My usually quiet porch is noisy this morning.  Two sparrows are creating a ruckus as they build a nest on top of the gutter's leaf guard in a corner eave of my roof.

I hear them pecking intensely, sending leaves raining down.  I've made my presence known hoping to discourage them.  While it looks like a cozy, hidden place to nest, I know when the rains come, the nest will flood.

I wonder if these are young sparrows preparing for their first clutch.  One sparrow is flitting to and fro, bringing pine straw and small twigs, while the other is rhythmic pecking the nest into shape.

It makes me sad to think that all of their hard work is in vain.  Perhaps the spring rains won't be heavy and their little home will be safe; yet I know from experience that gutter will overflow.

A sparrow lands on planter a few feet away from me with a long piece of pine straw in its beak.

"You're doing all that hard work for nothing. You aren't going to get your intended result," I whisper.

It flies up to the gutter and pecking sounds resume. They continue to work hard, unaware their efforts are futile and will be fruitless.

Yet, how many times have I built my nest in the wrong place?  Too many times to count for sure.  A few instances come to mind.

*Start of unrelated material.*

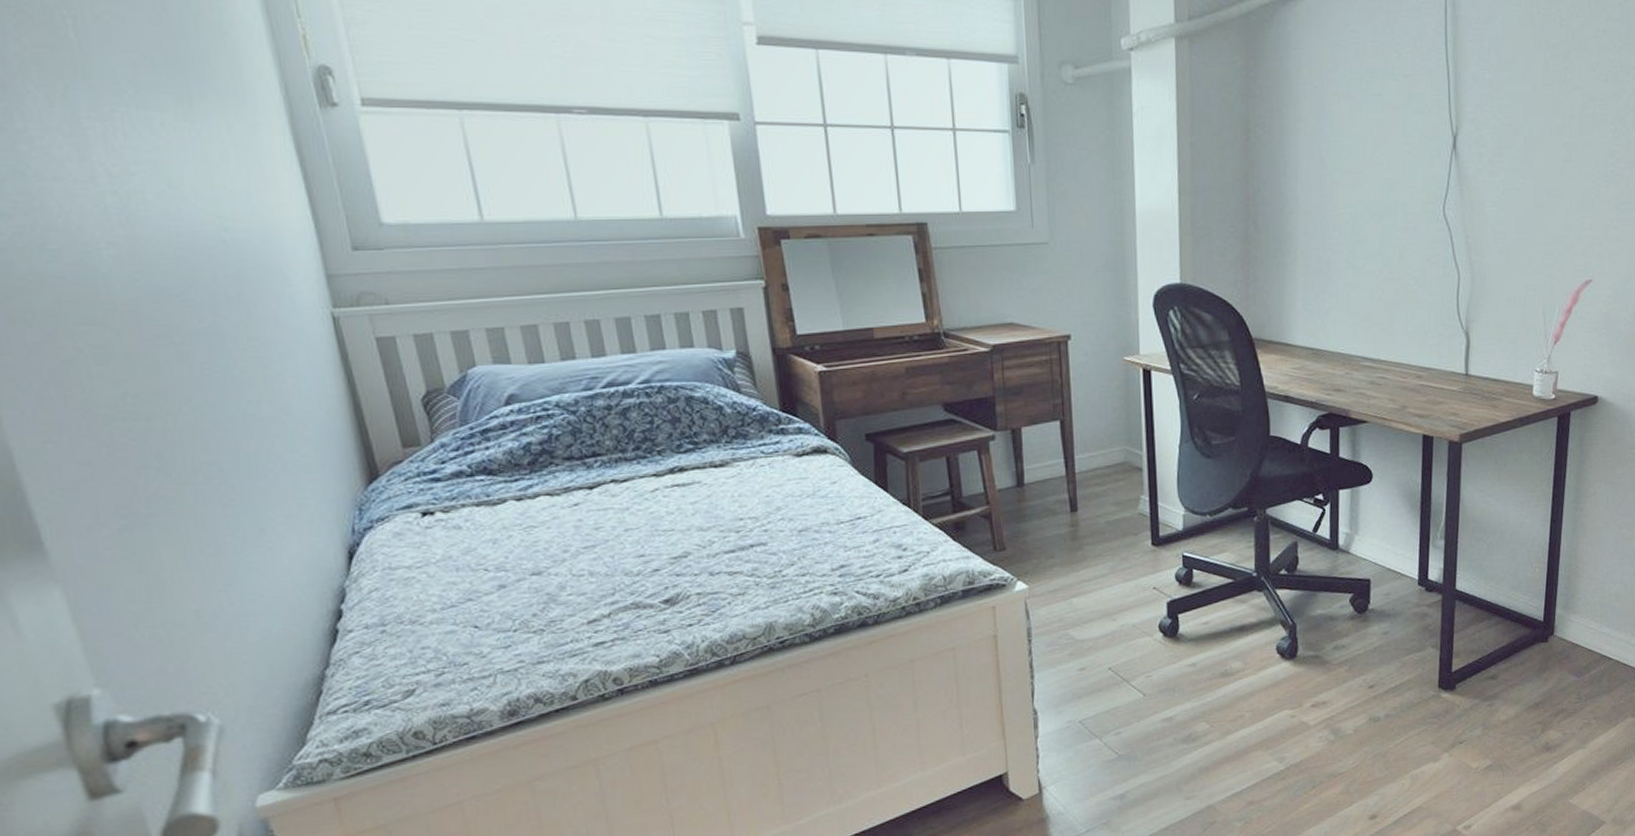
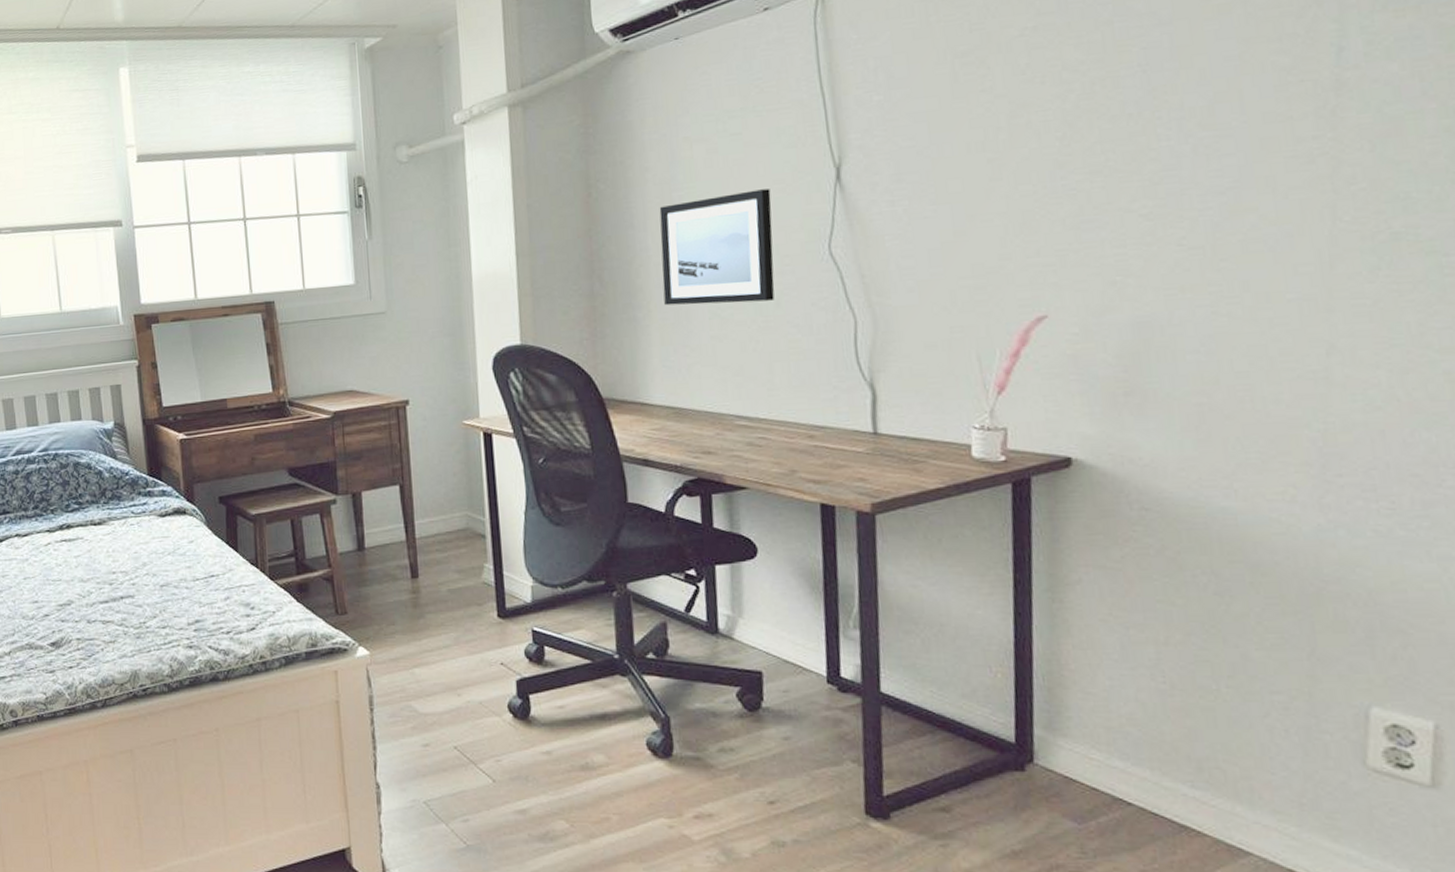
wall art: none [1308,150,1402,254] -> present [659,189,775,306]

I'm not impulsive; in fact, I am an over-thinker and always proceed with caution.  When I need to make a decision, I weigh the plausible risks and determine the most-likely favorable outcome before I commit.  And when I'm in,  I am all in.  I will invest my time, energy, heart and soul.  So when I realize I've nested in the wrong place, I wrestle with my failure.

Most of those times I built in the wrong place because my perceptions were flawed and tainted, which led me to make emotion-fueled and fear-driven decisions.  When the rains came and destroyed my dwelling place, my place of comfort, the place where my hopes and dreams resided, I had to choose to start over.    

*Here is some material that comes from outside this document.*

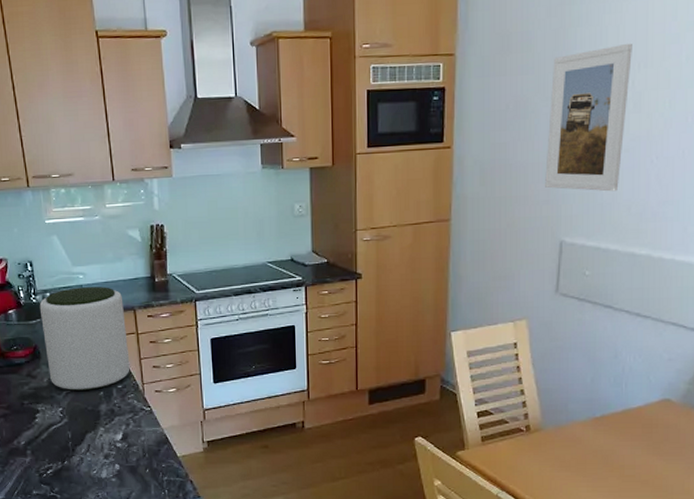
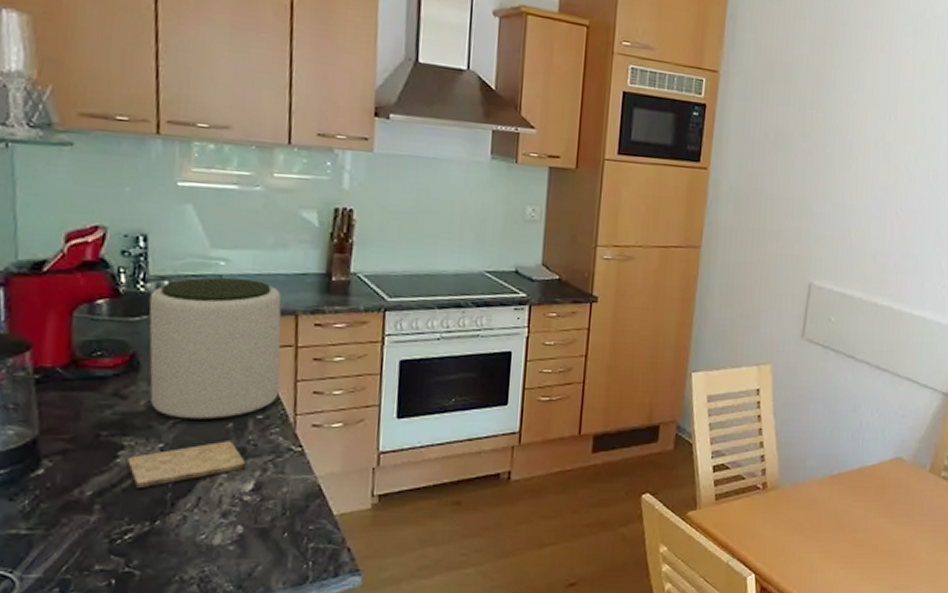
cutting board: none [41,404,115,440] -> present [126,441,246,489]
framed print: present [545,43,632,192] -> none [798,94,885,239]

The sparrow brings another twig. His wings flutter rapidly as he hovers, before disappearing from sight.  The pecking increases in volume and frequency.

Not all of my nests have been washed out.  Many have yielded abundant fruit.  There is one nest that I've been steadily working on for a very long time — one that I have been carefully and prayerfully constructing — that appears as if it may have been a waste of my time and effort.  Discouraged by the lack of results and response, I am on the verge of quitting and abandoning.

Yet, I am keenly aware that the appearance of the sparrow today is not a coincidence.

In Matthew 10: 29-31, Jesus says:

Are not two sparrows sold for a penny? And not one of them will fall to the ground apart from your Father. But even the hairs of your head are all numbered. Fear not, therefore; you are of more value than many sparrows.

I am reminded that God sees the sparrow.  He loves, protects and provides for them.  He takes note of the smallest details, the minutest of matters, of His tiny creation.  And yet Jesus said I am more valuable than a sparrow.

So I consider the lesson of the sparrow. This small bird is nosily doing what sparrows were created to do. 

Like the sparrow, I need to be diligently building my nest. When the season is right, I will see the fruit of my labor.  Even if the rains come and wash out my nest, my work will not have been in vain. For it is in the process of building, that I continue to learn to build a better nest.  I just need to keep doing what I was created to do and trust God with the results.

And as I type these final words, the sparrow sings.